Je baissai les yeux sur mon fegato alla veneziana et vis soudain mon repas sous un jour nouveau.
— Les rats de Venise aimeraient beaucoup ce que vousêtes en train de manger, poursuivit-il, parce qu’ils ont l’habitude de ce genre de nourriture. Les rats allemands, eux, n’en auraient que faire. Ils préfèrent la nourriture de leur pays : wurstel, escalopes viennoises… C’est pourquoi ma mort-aux-rats allemande contient 45% de graisse de porc. Ma mort-aux-rats française contient du beurre. En Amérique, j’ajoute de la vanille, du muesli, du pop-corn et très peu de margarine car les Américains mangent très peu de beurre. […] Pour Bombay, j’ajoute du curry. Pour le Chili, de la farine de poisson. Les rats s’adaptent très vite. Si leurs hôtes décident de se mettre au régime, les rats font de même. J’ai trente bureaux de recherche dans le monde qui sont chargés de mettre à jour les saveurs et les parfums de ma mort-aux-rats pour qu’ils correspondent aux dernières modifications de l’alimentation humaine.

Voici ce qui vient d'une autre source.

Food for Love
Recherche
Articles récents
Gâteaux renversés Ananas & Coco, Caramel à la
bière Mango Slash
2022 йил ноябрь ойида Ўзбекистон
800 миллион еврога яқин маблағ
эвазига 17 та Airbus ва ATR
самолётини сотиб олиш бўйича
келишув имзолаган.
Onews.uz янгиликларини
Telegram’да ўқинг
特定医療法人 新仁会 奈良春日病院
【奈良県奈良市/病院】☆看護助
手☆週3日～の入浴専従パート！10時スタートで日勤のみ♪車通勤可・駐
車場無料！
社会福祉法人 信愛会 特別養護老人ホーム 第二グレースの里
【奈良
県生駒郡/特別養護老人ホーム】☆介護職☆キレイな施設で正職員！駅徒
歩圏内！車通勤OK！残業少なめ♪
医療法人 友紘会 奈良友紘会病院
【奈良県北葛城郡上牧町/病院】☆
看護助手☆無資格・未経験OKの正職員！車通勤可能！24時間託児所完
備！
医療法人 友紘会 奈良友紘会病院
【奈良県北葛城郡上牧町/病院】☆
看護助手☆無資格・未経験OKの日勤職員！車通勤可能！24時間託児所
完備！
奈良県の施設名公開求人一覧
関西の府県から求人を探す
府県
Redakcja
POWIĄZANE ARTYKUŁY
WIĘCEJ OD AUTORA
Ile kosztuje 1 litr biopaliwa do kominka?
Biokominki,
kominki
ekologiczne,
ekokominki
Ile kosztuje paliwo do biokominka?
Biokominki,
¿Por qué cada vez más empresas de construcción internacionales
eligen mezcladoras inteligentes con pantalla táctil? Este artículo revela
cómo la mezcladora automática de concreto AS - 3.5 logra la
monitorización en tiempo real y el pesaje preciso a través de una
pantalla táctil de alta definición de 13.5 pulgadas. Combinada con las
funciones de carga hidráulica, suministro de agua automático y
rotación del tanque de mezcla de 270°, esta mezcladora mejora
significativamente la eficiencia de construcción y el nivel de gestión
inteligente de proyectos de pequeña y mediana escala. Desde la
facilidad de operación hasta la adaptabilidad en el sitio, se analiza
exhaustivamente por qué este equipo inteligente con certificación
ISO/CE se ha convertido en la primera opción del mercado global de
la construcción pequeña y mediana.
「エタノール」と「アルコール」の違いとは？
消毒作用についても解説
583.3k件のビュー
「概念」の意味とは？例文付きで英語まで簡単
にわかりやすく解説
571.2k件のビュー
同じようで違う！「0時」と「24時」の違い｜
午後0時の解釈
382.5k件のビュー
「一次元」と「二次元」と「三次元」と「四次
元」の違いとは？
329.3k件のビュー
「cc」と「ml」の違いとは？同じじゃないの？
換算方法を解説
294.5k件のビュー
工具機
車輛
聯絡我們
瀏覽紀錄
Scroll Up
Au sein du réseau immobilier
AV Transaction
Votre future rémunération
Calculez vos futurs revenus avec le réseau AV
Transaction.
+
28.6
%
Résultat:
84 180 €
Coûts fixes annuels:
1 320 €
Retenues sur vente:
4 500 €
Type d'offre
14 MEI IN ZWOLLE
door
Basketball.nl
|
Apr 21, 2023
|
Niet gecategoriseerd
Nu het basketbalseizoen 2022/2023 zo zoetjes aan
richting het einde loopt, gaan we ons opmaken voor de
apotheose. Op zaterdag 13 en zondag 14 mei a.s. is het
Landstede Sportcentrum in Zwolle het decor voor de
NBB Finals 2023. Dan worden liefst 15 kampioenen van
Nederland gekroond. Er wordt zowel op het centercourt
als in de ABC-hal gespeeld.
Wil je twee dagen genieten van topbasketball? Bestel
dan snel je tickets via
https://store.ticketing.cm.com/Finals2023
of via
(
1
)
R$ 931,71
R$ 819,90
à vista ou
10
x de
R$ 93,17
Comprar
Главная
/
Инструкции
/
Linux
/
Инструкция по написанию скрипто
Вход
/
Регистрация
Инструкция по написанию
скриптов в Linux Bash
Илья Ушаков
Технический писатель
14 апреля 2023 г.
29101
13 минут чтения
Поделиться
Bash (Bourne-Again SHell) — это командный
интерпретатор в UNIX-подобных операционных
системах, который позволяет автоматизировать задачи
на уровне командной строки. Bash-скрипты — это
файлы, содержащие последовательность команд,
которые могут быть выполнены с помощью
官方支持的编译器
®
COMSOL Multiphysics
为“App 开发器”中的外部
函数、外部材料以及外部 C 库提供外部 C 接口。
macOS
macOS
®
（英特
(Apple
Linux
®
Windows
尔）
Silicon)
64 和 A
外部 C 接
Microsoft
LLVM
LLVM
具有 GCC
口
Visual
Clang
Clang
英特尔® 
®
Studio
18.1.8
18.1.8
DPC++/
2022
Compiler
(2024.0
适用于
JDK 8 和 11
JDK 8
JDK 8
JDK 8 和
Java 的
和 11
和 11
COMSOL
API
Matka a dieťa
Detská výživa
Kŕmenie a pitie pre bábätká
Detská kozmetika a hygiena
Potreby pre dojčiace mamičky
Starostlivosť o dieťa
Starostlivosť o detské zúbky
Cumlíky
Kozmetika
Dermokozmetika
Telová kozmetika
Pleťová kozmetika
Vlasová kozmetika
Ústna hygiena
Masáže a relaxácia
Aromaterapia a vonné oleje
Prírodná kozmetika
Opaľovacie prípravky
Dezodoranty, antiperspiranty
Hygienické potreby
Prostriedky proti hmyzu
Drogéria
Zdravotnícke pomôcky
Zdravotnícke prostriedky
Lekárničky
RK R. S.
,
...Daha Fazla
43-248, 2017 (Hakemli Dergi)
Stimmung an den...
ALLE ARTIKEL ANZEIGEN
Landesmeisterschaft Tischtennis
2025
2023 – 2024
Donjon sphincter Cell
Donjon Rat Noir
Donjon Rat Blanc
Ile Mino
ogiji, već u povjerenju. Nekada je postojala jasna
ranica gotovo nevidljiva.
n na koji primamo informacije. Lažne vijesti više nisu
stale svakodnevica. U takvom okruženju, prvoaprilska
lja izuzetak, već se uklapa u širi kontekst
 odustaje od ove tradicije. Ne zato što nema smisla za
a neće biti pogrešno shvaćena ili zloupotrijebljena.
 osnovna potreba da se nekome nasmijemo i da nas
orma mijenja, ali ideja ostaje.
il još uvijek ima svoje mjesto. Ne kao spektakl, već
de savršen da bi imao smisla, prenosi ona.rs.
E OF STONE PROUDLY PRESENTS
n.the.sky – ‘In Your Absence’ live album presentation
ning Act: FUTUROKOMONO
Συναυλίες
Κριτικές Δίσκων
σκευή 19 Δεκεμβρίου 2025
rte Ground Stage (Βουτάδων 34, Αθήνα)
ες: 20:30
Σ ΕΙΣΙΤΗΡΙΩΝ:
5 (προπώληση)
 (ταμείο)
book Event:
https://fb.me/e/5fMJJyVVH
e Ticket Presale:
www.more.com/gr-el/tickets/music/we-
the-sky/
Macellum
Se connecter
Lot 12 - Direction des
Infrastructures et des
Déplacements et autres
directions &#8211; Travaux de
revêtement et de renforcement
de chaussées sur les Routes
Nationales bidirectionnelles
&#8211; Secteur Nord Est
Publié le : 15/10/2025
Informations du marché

[…] Or, de nos jours, les rats n’ont jamais été aussi bien nourris parce que nous produisons plus de déchets que jamais. Alors, ils sont devenus très exigeants sur leur nourriture. Dans les années cinquante, les gens jetaient 0,5% de ce qu’ils consommaient. Aujourd’hui, ce pourcentage est monté à 7%, et c’est un festin ininterrompu pour les rats. Mon défi, c’est de rendre ma mort-aux-rats plus appétissante que les déchets. Car ce sont eux, les déchets, mes principaux concurrents.